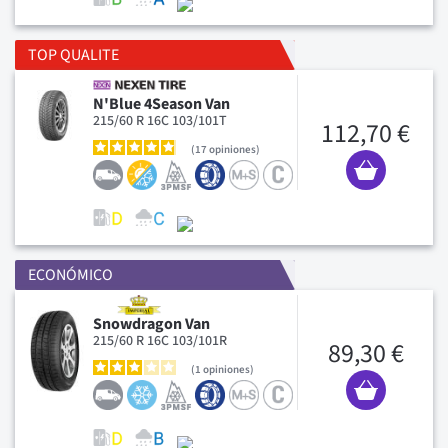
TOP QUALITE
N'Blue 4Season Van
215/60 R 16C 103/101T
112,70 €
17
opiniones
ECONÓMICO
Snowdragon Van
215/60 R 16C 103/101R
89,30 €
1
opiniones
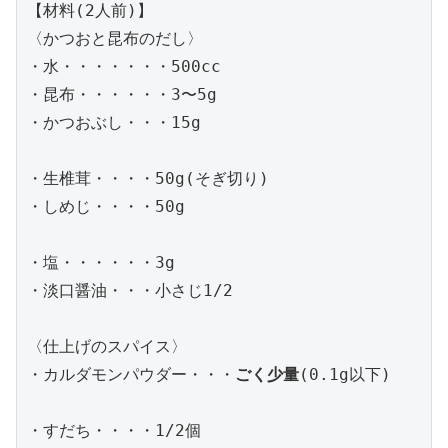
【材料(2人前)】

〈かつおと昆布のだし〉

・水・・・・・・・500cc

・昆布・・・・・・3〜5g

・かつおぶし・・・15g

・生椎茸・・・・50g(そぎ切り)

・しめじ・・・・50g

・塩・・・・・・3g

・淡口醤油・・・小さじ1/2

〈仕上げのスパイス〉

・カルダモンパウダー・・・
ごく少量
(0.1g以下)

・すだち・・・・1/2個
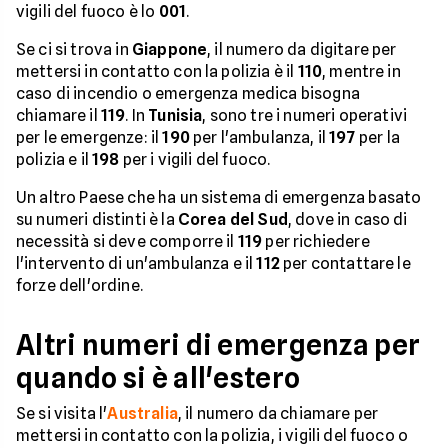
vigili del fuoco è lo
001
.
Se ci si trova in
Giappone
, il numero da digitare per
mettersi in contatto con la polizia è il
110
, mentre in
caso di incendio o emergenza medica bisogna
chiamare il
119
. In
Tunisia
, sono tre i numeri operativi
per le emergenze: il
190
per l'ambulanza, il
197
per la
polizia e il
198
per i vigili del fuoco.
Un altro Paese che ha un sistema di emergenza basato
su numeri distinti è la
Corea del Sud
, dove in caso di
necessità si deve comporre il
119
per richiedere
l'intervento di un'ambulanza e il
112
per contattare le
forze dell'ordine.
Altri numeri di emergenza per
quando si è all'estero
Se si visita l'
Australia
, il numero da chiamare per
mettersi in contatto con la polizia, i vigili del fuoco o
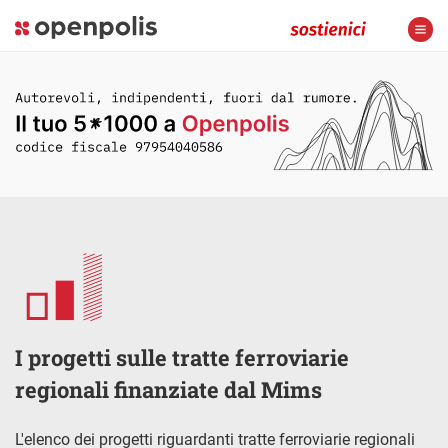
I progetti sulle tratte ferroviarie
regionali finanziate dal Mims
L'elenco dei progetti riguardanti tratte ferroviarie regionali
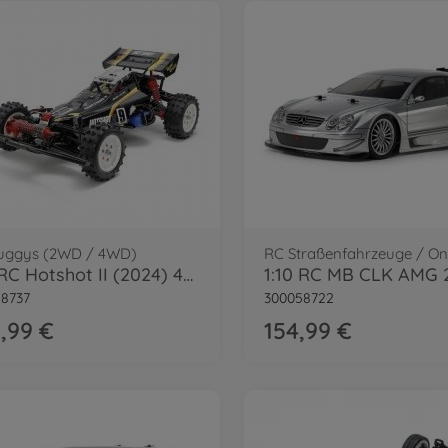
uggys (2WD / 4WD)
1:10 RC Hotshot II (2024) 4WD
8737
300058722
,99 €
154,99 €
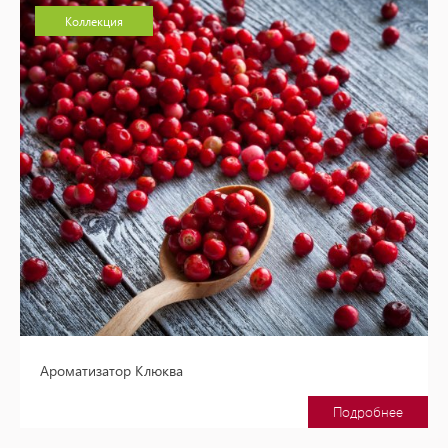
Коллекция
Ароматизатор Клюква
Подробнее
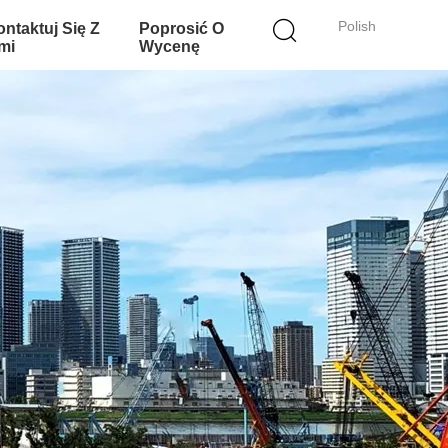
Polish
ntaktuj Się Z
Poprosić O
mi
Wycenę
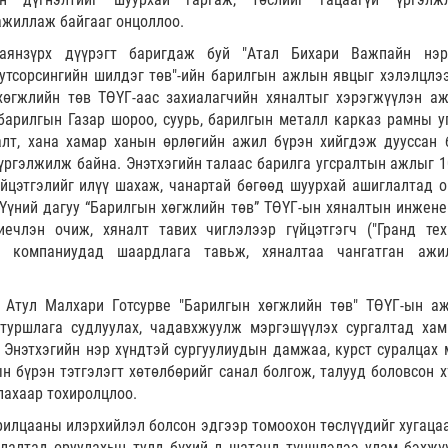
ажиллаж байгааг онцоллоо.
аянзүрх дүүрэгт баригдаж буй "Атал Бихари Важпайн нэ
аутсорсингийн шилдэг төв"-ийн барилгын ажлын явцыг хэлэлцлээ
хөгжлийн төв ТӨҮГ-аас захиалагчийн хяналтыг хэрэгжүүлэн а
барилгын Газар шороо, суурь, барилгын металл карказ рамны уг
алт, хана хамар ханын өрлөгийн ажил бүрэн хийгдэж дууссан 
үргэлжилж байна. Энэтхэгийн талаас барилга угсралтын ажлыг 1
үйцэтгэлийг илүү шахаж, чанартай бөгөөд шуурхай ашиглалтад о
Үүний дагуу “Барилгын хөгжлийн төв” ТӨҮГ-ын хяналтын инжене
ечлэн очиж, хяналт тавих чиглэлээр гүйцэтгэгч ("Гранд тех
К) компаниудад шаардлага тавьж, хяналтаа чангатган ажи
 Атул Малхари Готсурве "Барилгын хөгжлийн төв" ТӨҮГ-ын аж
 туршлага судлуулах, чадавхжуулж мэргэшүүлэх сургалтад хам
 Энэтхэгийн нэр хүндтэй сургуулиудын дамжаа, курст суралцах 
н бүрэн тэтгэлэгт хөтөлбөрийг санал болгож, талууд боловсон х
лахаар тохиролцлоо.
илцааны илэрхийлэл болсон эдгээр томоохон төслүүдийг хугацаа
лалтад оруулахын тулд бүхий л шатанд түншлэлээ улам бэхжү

———

To-do item:
Output the lines above in full and exactly. Leave out every picture.

Response to the task:
TOP QUALITE
N'Blue 4Season Van
215/60 R 16C 103/101T
112,70 €
17
opiniones
ECONÓMICO
Snowdragon Van
215/60 R 16C 103/101R
89,30 €
1
opiniones
【材料(2人前)】

〈かつおと昆布のだし〉

・水・・・・・・・500cc

・昆布・・・・・・3〜5g

・かつおぶし・・・15g

・生椎茸・・・・50g(そぎ切り)

・しめじ・・・・50g

・塩・・・・・・3g

・淡口醤油・・・小さじ1/2

〈仕上げのスパイス〉

・カルダモンパウダー・・・
ごく少量
(0.1g以下)

・すだち・・・・1/2個
vigili del fuoco è lo
001
.
Se ci si trova in
Giappone
, il numero da digitare per
mettersi in contatto con la polizia è il
110
, mentre in
caso di incendio o emergenza medica bisogna
chiamare il
119
. In
Tunisia
, sono tre i numeri operativi
per le emergenze: il
190
per l'ambulanza, il
197
per la
polizia e il
198
per i vigili del fuoco.
Un altro Paese che ha un sistema di emergenza basato
su numeri distinti è la
Corea del Sud
, dove in caso di
necessità si deve comporre il
119
per richiedere
l'intervento di un'ambulanza e il
112
per contattare le
forze dell'ordine.
Altri numeri di emergenza per
quando si è all'estero
Se si visita l'
Australia
, il numero da chiamare per
mettersi in contatto con la polizia, i vigili del fuoco o
I progetti sulle tratte ferroviarie
regionali finanziate dal Mims
L'elenco dei progetti riguardanti tratte ferroviarie regionali
uggys (2WD / 4WD)
1:10 RC Hotshot II (2024) 4WD
8737
300058722
,99 €
154,99 €
Коллекция
Ароматизатор Клюква
Подробнее
Polish
ntaktuj Się Z
Poprosić O
mi
Wycenę
ажиллаж байгааг онцоллоо.
аянзүрх дүүрэгт баригдаж буй "Атал Бихари Важпайн нэ
аутсорсингийн шилдэг төв"-ийн барилгын ажлын явцыг хэлэлцлээ
хөгжлийн төв ТӨҮГ-аас захиалагчийн хяналтыг хэрэгжүүлэн а
барилгын Газар шороо, суурь, барилгын металл карказ рамны уг
алт, хана хамар ханын өрлөгийн ажил бүрэн хийгдэж дууссан 
үргэлжилж байна. Энэтхэгийн талаас барилга угсралтын ажлыг 1
үйцэтгэлийг илүү шахаж, чанартай бөгөөд шуурхай ашиглалтад о
Үүний дагуу “Барилгын хөгжлийн төв” ТӨҮГ-ын хяналтын инжене
ечлэн очиж, хяналт тавих чиглэлээр гүйцэтгэгч ("Гранд тех
К) компаниудад шаардлага тавьж, хяналтаа чангатган ажи
 Атул Малхари Готсурве "Барилгын хөгжлийн төв" ТӨҮГ-ын аж
 туршлага судлуулах, чадавхжуулж мэргэшүүлэх сургалтад хам
 Энэтхэгийн нэр хүндтэй сургуулиудын дамжаа, курст суралцах 
н бүрэн тэтгэлэгт хөтөлбөрийг санал болгож, талууд боловсон х
лахаар тохиролцлоо.
илцааны илэрхийлэл болсон эдгээр томоохон төслүүдийг хугацаа
лалтад оруулахын тулд бүхий л шатанд түншлэлээ улам бэхжү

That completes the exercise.